Novo embate: embargos devem ir para revisor?

Na retomada do julgamento da Ação Penal 470, uma questão preliminar será levantada antes do julgamento dos 26 Embargos de Declaração que foram interpostos por réus do caso: os embargos devem seguir para o gabinete do revisor, Ricardo Lewandowski, depois que o relator, Joaquim Barbosa, analisar os recursos?; questão divide a corte

Novo embate: embargos devem ir para revisor?
Novo embate: embargos devem ir para revisor?

Do Conjur - Na retomada do julgamento da Ação Penal 470, o processo do mensalão, uma questão preliminar será levantada antes do julgamento dos 26 Embargos de Declaração que foram interpostos por réus do caso. O presidente do Supremo Tribunal Federal e relator do processo, ministro Joaquim Barbosa, pode levar os recursos para julgamento direto pelo plenário ou deve encaminhá-los para o revisor do processo, ministro Ricardo Lewandowski?

A questão divide a corte. Parte dos ministros acredita que os embargos devem seguir para o gabinete de Lewandowski depois que o relator, Joaquim Barbosa, analisar os recursos. Só depois da análise do revisor, então, é que os embargos poderiam ser pautados para julgamento.

A primeira corrente argumenta que embargos servem para sanar omissões, contradições e obscuridades do acórdão.
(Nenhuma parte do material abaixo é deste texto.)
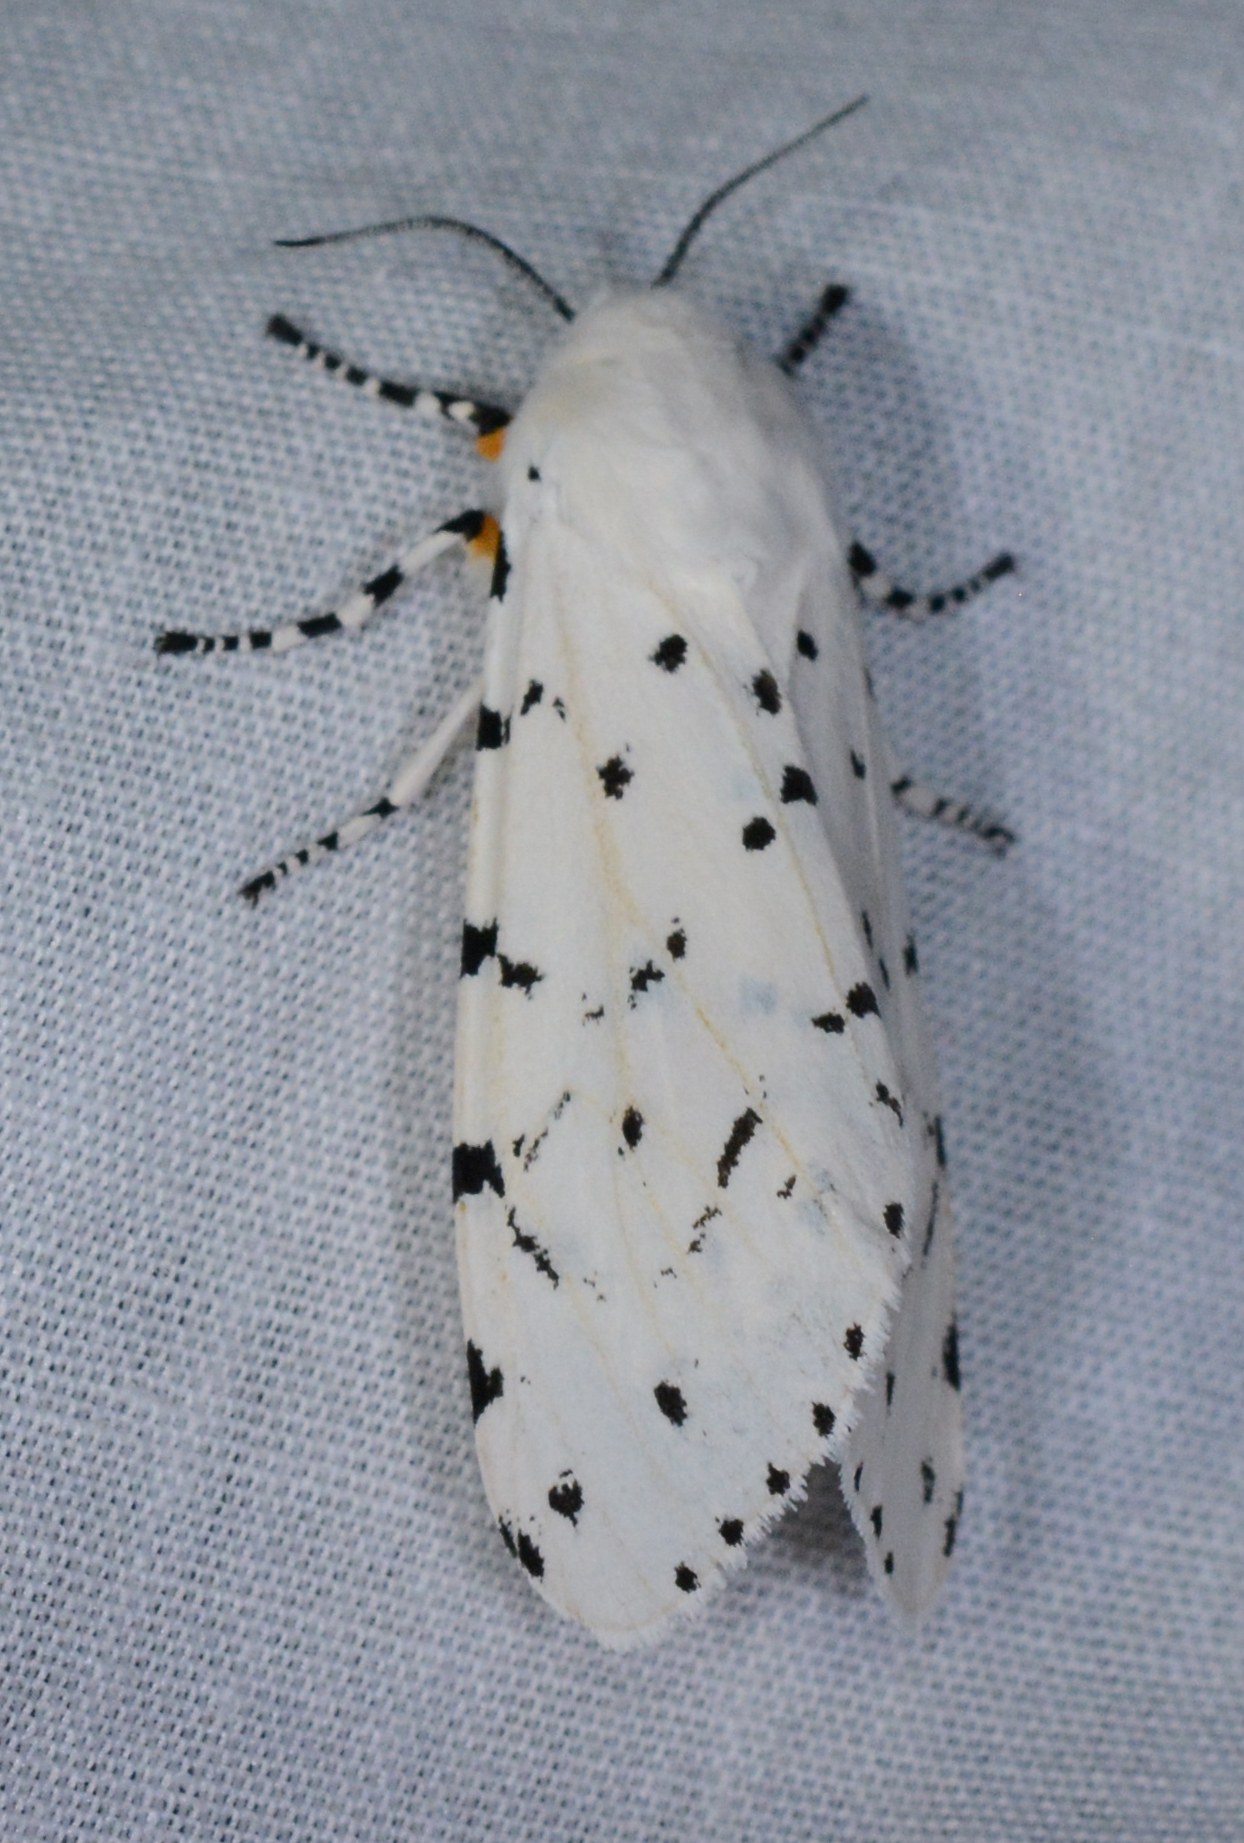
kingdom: Animalia
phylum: Arthropoda
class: Insecta
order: Lepidoptera
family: Erebidae
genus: Estigmene
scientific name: Estigmene acrea
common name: Salt marsh moth
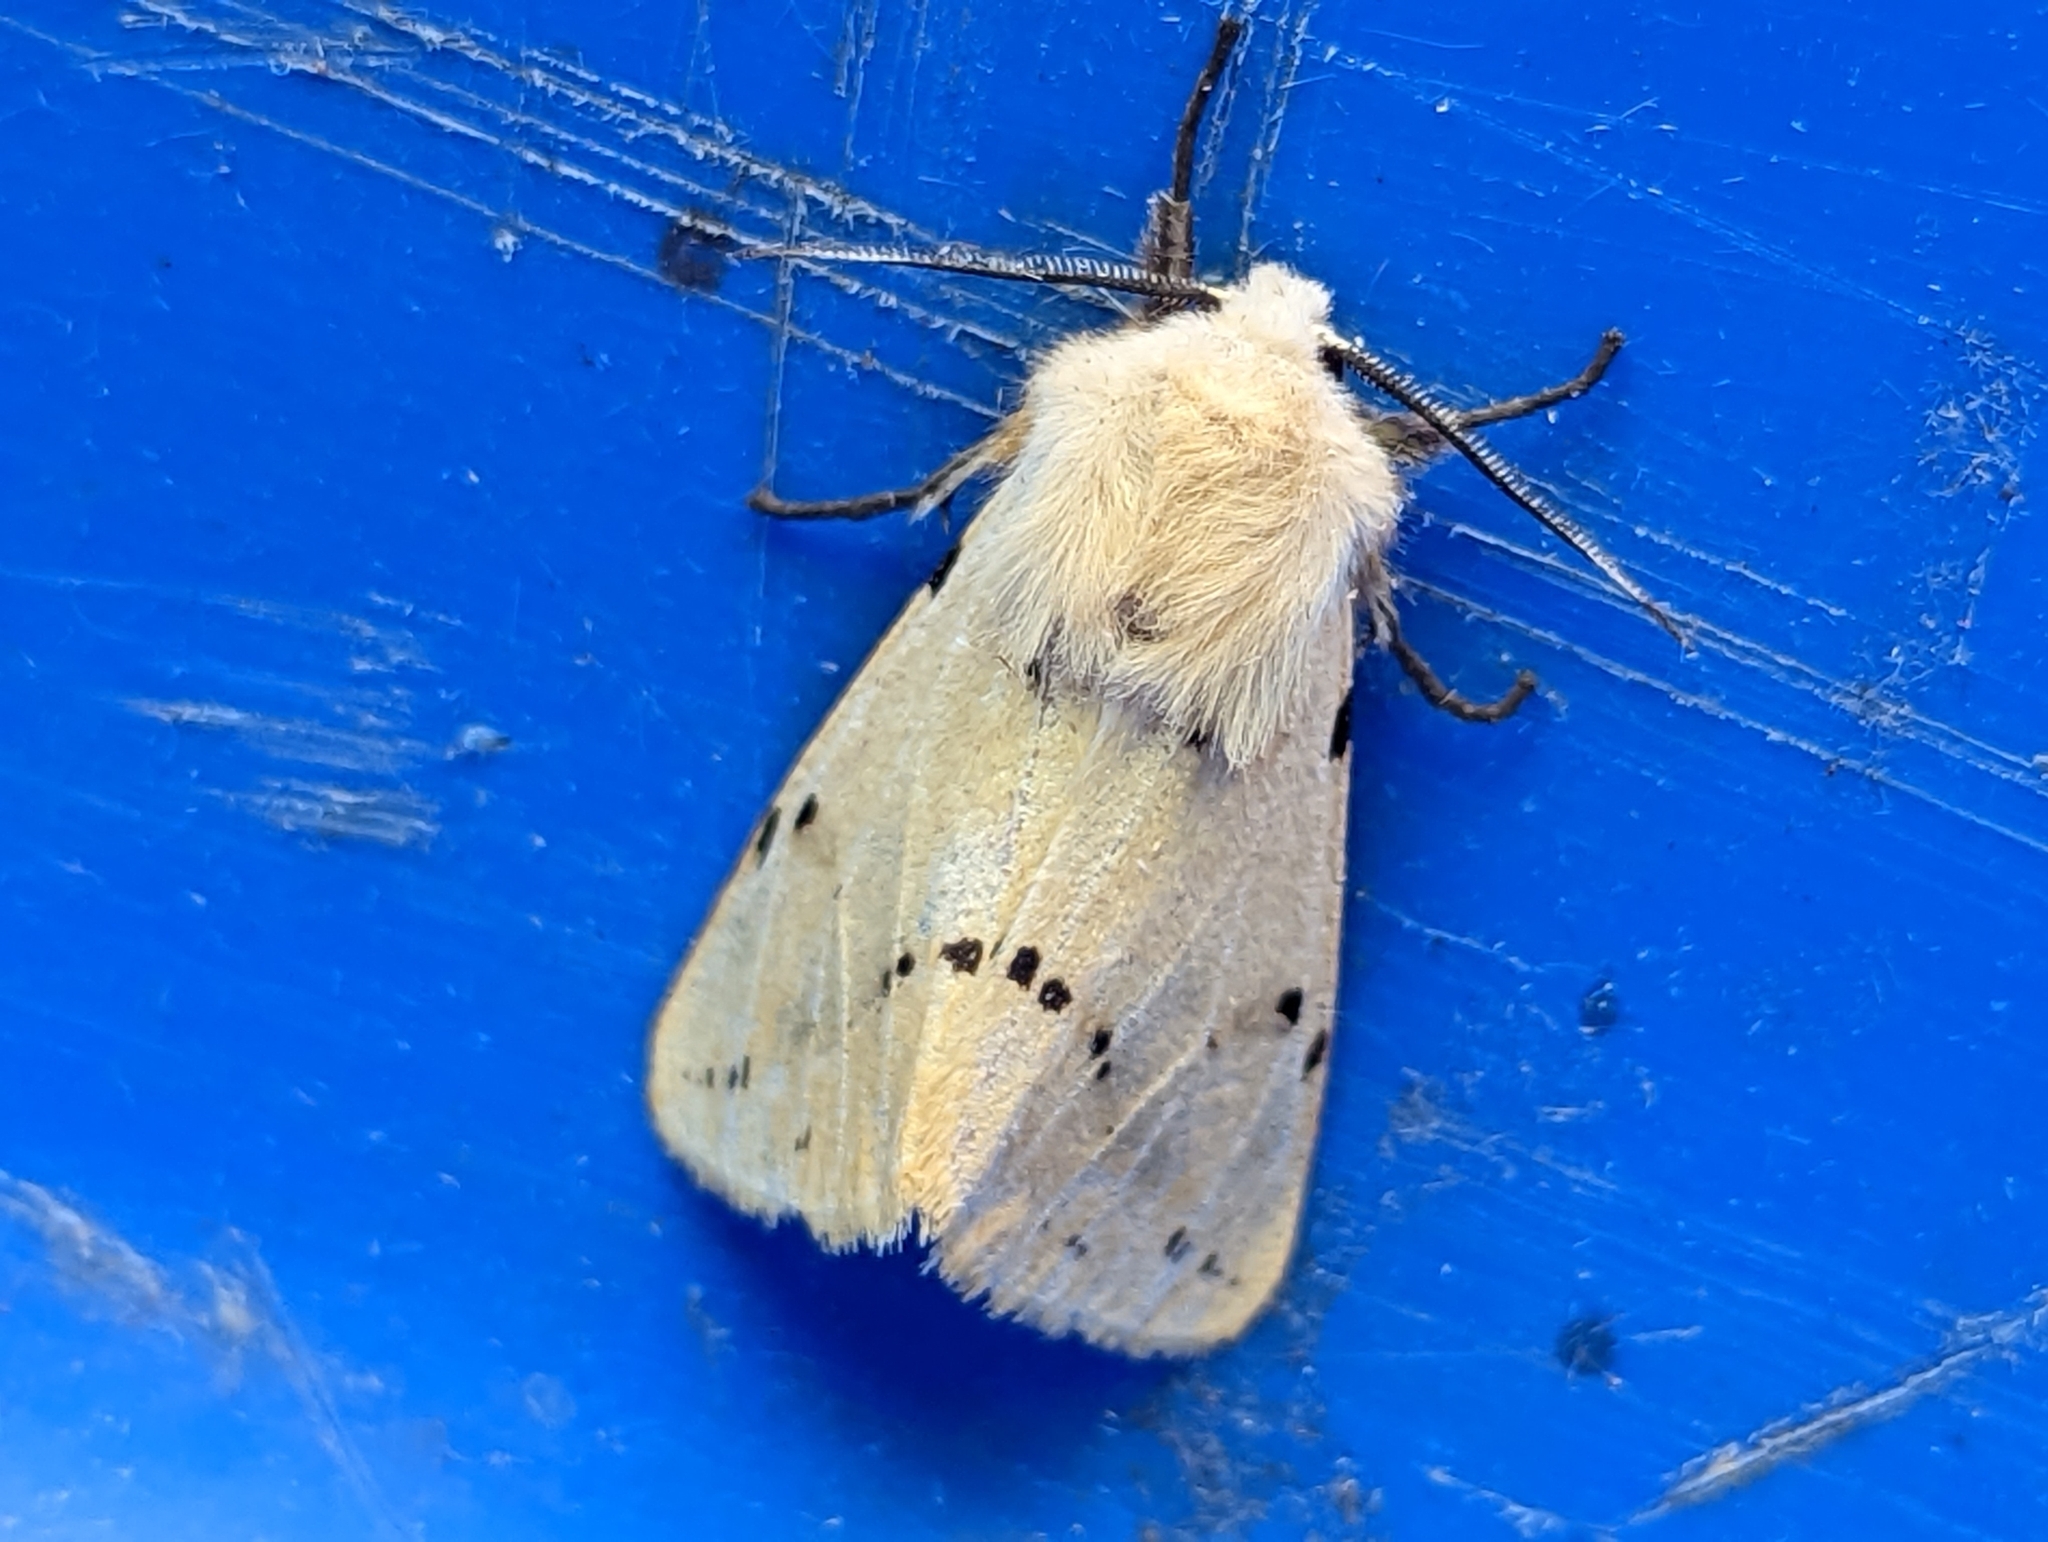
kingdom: Animalia
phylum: Arthropoda
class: Insecta
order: Lepidoptera
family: Erebidae
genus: Spilarctia
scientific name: Spilarctia lutea
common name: Buff ermine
Logo, são parte da decisão principal. Se os recursos são usados para aperfeiçoar a prestação jurisdicional ao aparar possíveis arestas da decisão, é claro que faz parte da discussão de mérito, ainda que, em tese, não tenham o poder de modifica-la substancialmente.

Já a segunda corrente defende a tese de que embargos não se confundem com a ação principal. A decisão de mérito está tomada. E é nela que há a necessidade de análise de relator e revisor, nunca em embargos. Por isso, não há a necessidade de os recursos seguirem para o gabinete do ministro Lewandowski.

Há ao menos um precedente no Supremo Tribunal Federal sobre a questão: a decisão tomada pelo plenário ao condenar o deputado federal Natan Donadon (PMDB-RO) a 13 anos, quatro meses e dez dias de prisão pelos crimes de formação de quadrilha e peculato. O precedente dá força aos argumentos de quem acredtia que os embargos devem seguir para o gabinete de Lewandowski.

O deputado foi condenado em 28 de outubro de 2010. O acórdão do julgamento foi publicado em 28 de abril de 2011. Em 4 de maio, o deputado federal entrou com Embargos de Declaração. No dia 6 de dezembro do mesmo ano, depois de analisar o recurso, a ministra Cármen Lúcia, relatora da Ação Penal 396, encaminhou os embargos ao gabinete do revisor do processo, ministro Dias Toffoli. E foi Toffoli quem pediu pauta para o julgamento dos pedidos de Donadon.

Quase um ano depois, em 13 de dezembro de 2012, o plenário rejeitou os embargos interpostos pelo deputado federal, por unanimidade. A ministra Cármen Lúcia afirmou que o recurso não pretendia "esclarecer pontos obscuros do processo, mas sim refazer o julgamento, fazendo prevalecer as razões do deputado". Segundo a relatora, a jurisprudência do Supremo é firme no sentido de que "são incabíveis embargos de declaração utilizados para infringir julgado e tentar seu reexame".

Depois de um mês, o ministro Joaquim Barbosa rejeitou pedido de prisão imediata do deputado, feito pelo procurador-geral da República, Roberto Gurgel. O ministro destacou que a expedição do mandado de prisão está condicionada ao trânsito em julgado da condenação.

O ministro Joaquim Barbosa tem dito que pretende encerrar o julgamento dos Embargos de Declaração interpostos na Ação Penal 470 antes do recesso de julho. Se os recursos seguirem para o gabinete do ministro Lewandowski, por mais que o revisor também queira ver o desfecho célere do caso — e quer — a meta dificilmente será cumprida.